Where the data below has the string "governments", return the whole line.

--------------------

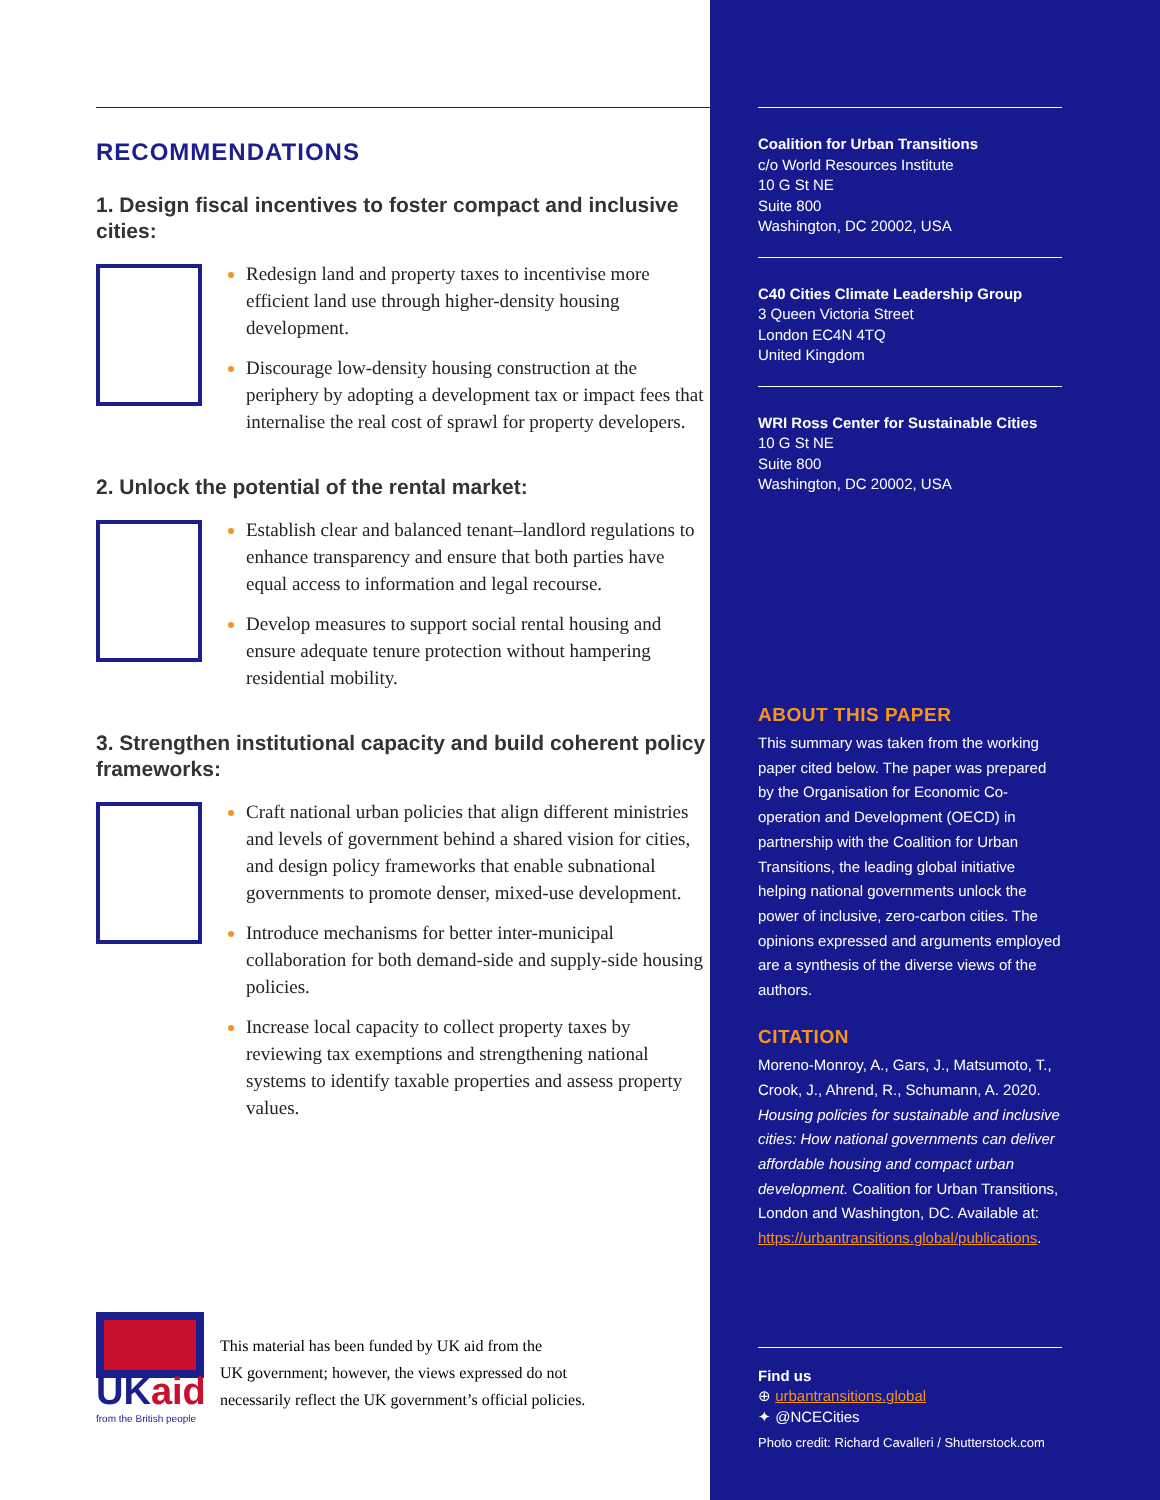RECOMMENDATIONS
1. Design fiscal incentives to foster compact and inclusive cities:
Redesign land and property taxes to incentivise more efficient land use through higher-density housing development.
Discourage low-density housing construction at the periphery by adopting a development tax or impact fees that internalise the real cost of sprawl for property developers.
2. Unlock the potential of the rental market:
Establish clear and balanced tenant–landlord regulations to enhance transparency and ensure that both parties have equal access to information and legal recourse.
Develop measures to support social rental housing and ensure adequate tenure protection without hampering residential mobility.
3. Strengthen institutional capacity and build coherent policy frameworks:
Craft national urban policies that align different ministries and levels of government behind a shared vision for cities, and design policy frameworks that enable subnational governments to promote denser, mixed-use development.
Introduce mechanisms for better inter-municipal collaboration for both demand-side and supply-side housing policies.
Increase local capacity to collect property taxes by reviewing tax exemptions and strengthening national systems to identify taxable properties and assess property values.
Coalition for Urban Transitions
c/o World Resources Institute
10 G St NE
Suite 800
Washington, DC 20002, USA
C40 Cities Climate Leadership Group
3 Queen Victoria Street
London EC4N 4TQ
United Kingdom
WRI Ross Center for Sustainable Cities
10 G St NE
Suite 800
Washington, DC 20002, USA
ABOUT THIS PAPER
This summary was taken from the working paper cited below. The paper was prepared by the Organisation for Economic Co-operation and Development (OECD) in partnership with the Coalition for Urban Transitions, the leading global initiative helping national governments unlock the power of inclusive, zero-carbon cities. The opinions expressed and arguments employed are a synthesis of the diverse views of the authors.
CITATION
Moreno-Monroy, A., Gars, J., Matsumoto, T., Crook, J., Ahrend, R., Schumann, A. 2020. Housing policies for sustainable and inclusive cities: How national governments can deliver affordable housing and compact urban development. Coalition for Urban Transitions, London and Washington, DC. Available at: https://urbantransitions.global/publications.
Find us
⊕ urbantransitions.global
✦ @NCECities
Photo credit: Richard Cavalleri / Shutterstock.com
UKaid
from the British people
This material has been funded by UK aid from the
UK government; however, the views expressed do not
necessarily reflect the UK government’s official policies.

--------------------

**Your response**:
Craft national urban policies that align different ministries and levels of government behind a shared vision for cities, and design policy frameworks that enable subnational governments to promote denser, mixed-use development.
This summary was taken from the working paper cited below. The paper was prepared by the Organisation for Economic Co-operation and Development (OECD) in partnership with the Coalition for Urban Transitions, the leading global initiative helping national governments unlock the power of inclusive, zero-carbon cities. The opinions expressed and arguments employed are a synthesis of the diverse views of the authors.
Moreno-Monroy, A., Gars, J., Matsumoto, T., Crook, J., Ahrend, R., Schumann, A. 2020. Housing policies for sustainable and inclusive cities: How national governments can deliver affordable housing and compact urban development. Coalition for Urban Transitions, London and Washington, DC. Available at: https://urbantransitions.global/publications.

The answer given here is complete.